NC

Week Notes #19

Posted on . Tagged with: week-notes.

  • Last week was the end of a — long for me — nine-month project. It was not the easiest nor was it working in a particularly exciting to me technology (React and later React Native) but I learned a lot. And spent a lot of time in Zoom calls,
  • Unfortunately, the client has been badly affected by COVID-19 so the project ended up finishing much earlier than we’d hoped for (it’s nice to actually finish the work you start!) and a little abruptly: the last week was wrapping up everything we could, leaving notes and fixing a load of small annoyances I’d wanted to for months,
  • But that did open up an opportunity to take some time off, so this week (and also next) I’ve been working on my own stuff. A mix of fixing things which I’d wanted to, but were much more involved than I could find the time for plus trying out a few new things,
  • I started off by profiling my zsh configuration; it’d gotten horribly slow. I started off with 1.33 minutes (!), and got it down to 0.08 seconds by switching nvm (the main culprit) and jabba to lazy-load. It was a lot easier to do than I expected, I started off by profiling as explained in this article and then trying out a few lazy loading approaches,
  • I spent Monday and Tuesday on Administrate and closed 74 issues and PRs! I enjoy working on this project (when I get the time), but it’s a lot of work to keep on top of and I usually find I drop behind for a few months at a time and then the backlog becomes somewhat overwhelming.
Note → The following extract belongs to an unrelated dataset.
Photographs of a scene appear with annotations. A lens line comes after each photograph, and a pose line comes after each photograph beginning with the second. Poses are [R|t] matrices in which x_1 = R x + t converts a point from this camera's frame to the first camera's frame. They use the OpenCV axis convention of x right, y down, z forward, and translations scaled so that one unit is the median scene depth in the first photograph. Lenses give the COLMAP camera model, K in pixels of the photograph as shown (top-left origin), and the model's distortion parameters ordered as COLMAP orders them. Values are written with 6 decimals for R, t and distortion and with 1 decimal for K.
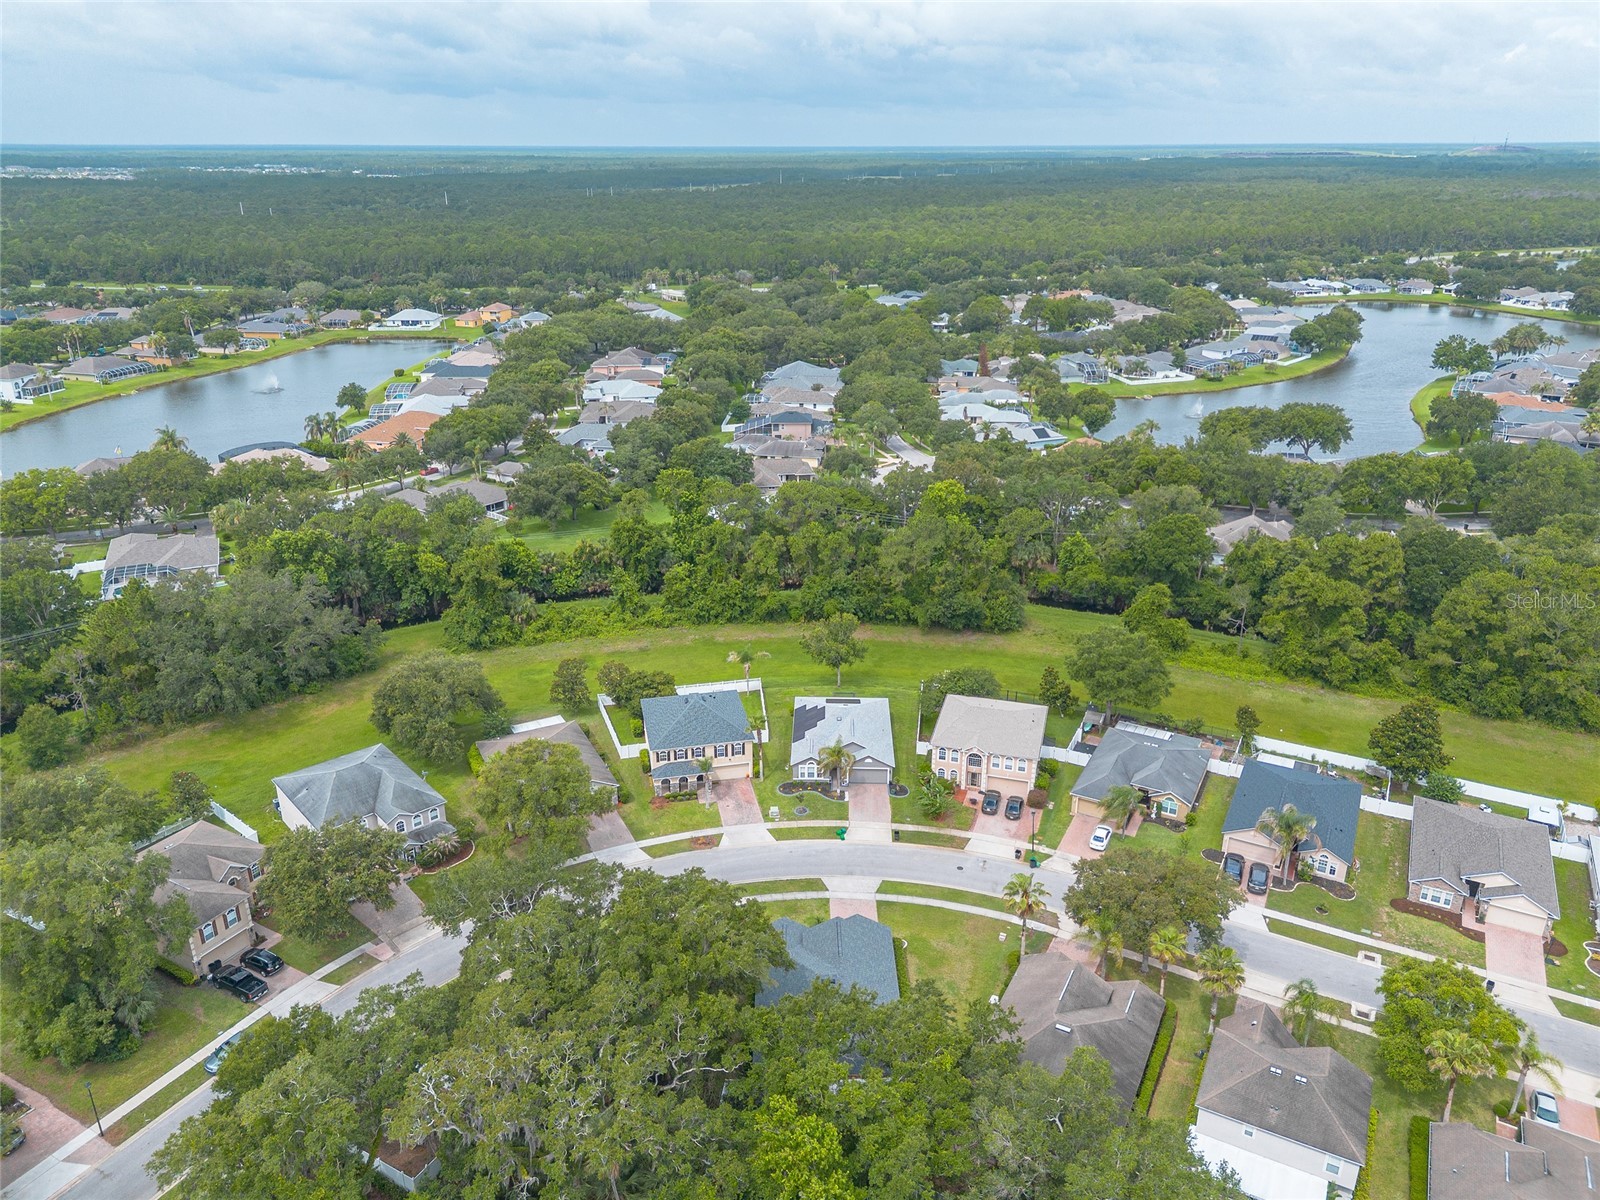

My goal this year has been get below 50 open issues and 30 open PRs and as I write this we’re on 65 and 31 respectively, so it looks like I might actually make it,
  • For a long time, I’ve been working on a tool for pulling my bank data into YNAB (an application which has been fairly transformative for me), it’s just for me so it works out as a good platform for experimenting on. It was feature complete about a year ago until the service I was using to pull UK bank data was shutdown and since I’ve been building out a UI so that you could log in to it. This is is needed because the (relatively new) Open Banking APIs in the UK require the end user to click through to confirm — previously it was a Rails app which just had Sidekiq to run some background jobs for syncing,
  • Anyway, I’ve been working with Tailwind on and off for a while plus using Tailwind UI, and this week I added Stimulus to do some interaction. After spending most of the year working on a huge React app, Stimulus is very satisfying: much closer to the way the browser actually works so you’re not fighting with someone else’s interpretation of how it should be and so little unexpected magic (which I always felt with Redux) and the docs are relatively tiny,
  • Like many people, I have a bit of an aversion to the huge amount of classes you end up putting in a “component” and my first instinct was to extract these out (in the original version of this project, that’s exactly what I did). But it took hours of working out naming and revisiting CSS conventions. I’m building a menu that I’m very likely to never touch agin, what’s the point? I think the individual component solution is going to be ViewComponent, which I’m going to try out soon,
  • Finally, I picked up a Thinkpad T470s. I have — for about the last three years or so — been thinking about trying to run Debian and the i3 tiling window manager and see how I go with it. It’s been good so far, but my expectations are to use it for messing about with, rather than anything more; can you imagine having to piss about with xrandr to get a presentation to work in a client meeting? nightmare-ish.